Meaning: 1. To move in a clumsy, awkward, or blundering manner as if heavy. 2. (British) To burden with an undesirable task or circumstance, to saddle (with).

Notes: The verb seems accidentally related semantically to the noun lumber. However, these two words have had so many meanings, we may find matches. Someone who is lumbersome may be called a lumberer, but this word may also be used to refer to someone in the lumber trade. Lumbersexual is a 21st century word referring to a man projecting the image of a rugged, outdoor individual.
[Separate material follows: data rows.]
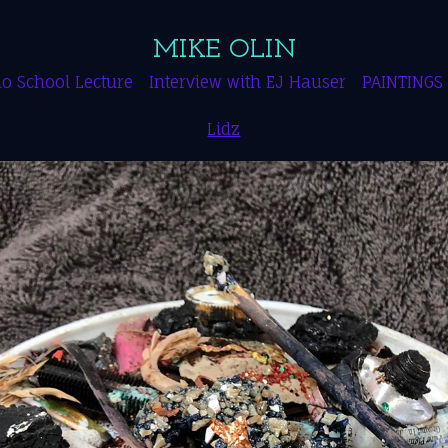
MIKE OLIN
o School Lecture
Interview with EJ Hauser
PAINTINGS
Lidz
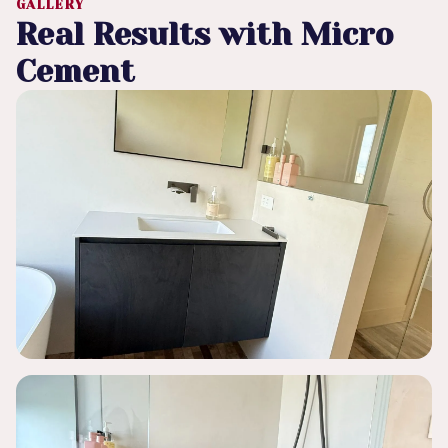
GALLERY
Real Results with Micro
Cement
In Play: Heavy people (and other movable things) are most likely to lumber: "When he saw the muscle-bound bouncer lumbering toward him, Hazelwood decided to stop pestering the girl sitting next to him at the bar." If you are in the UK, you may say things like this and expect to be understood: "The American people are lumbered with so much misinformation and disinformation, they have difficulty making intelligent decisions."
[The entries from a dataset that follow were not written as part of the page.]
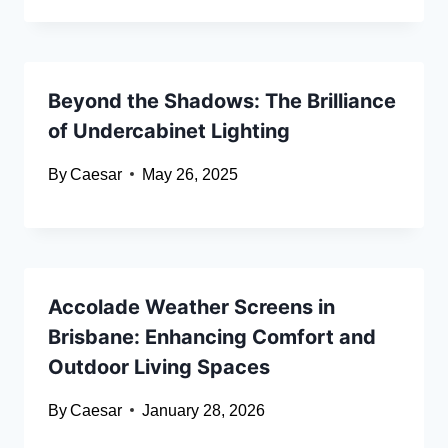
Beyond the Shadows: The Brilliance
of Undercabinet Lighting
By
Caesar
May 26, 2025
Accolade Weather Screens in
Brisbane: Enhancing Comfort and
Outdoor Living Spaces
By
Caesar
January 28, 2026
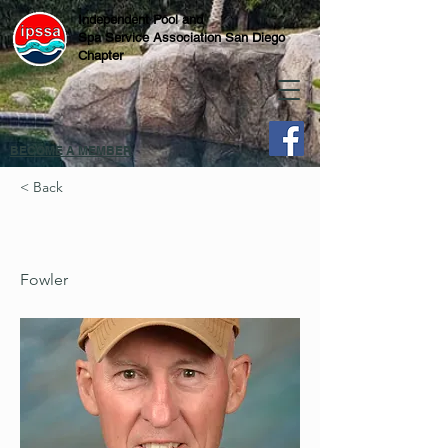
Independent Pool and
Spa Service Association San Diego
Chapter
BECOME A MEMBER
< Back
Fowler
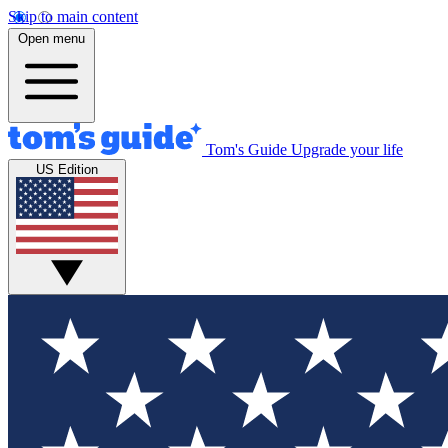
Skip to main content
Open menu
Tom's Guide
Upgrade your life
US Edition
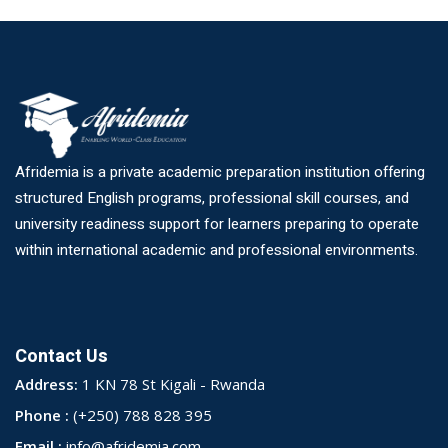
Afridemia is a private academic preparation institution offering
structured English programs, professional skill courses, and
university readiness support for learners preparing to operate
within international academic and professional environments.
Contact Us
Address:
1 KN 78 St Kigali - Rwanda
Phone :
(+250) 788 828 395
Email :
info@afridemia.com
Word History: Today's Good Word is cousin to Swedish loma (lomma) "walk awkwardly with slow, heavy steps" and Old Norse lami "lame". Surely, English lame came from this as did German lahm "lame". All of these words descended from PIE lem-/lom- "to break; fragile", also the source of Russian lomat' "to break", Serbian lomiti "to break", and Bulgarian lomya "I break". "Broken" figuratively implies "lame" in a person, and "limping" could be interpreted as "lumbering". "Broken" also implies "used, useless", implied in the second sense of the verb lumber. Until the 19th century, lumber also meant "to pawn" or "to imprison". This could explain the British sense mentioned above. Giving someone something useless could be seen as saddling them with it. (Today's gratitude is owed Barbara Beeton, who climbed the ladder rather quickly to rank of Lexiterian in the Agora, for seeing the interest in this ostensibly common Good Word.)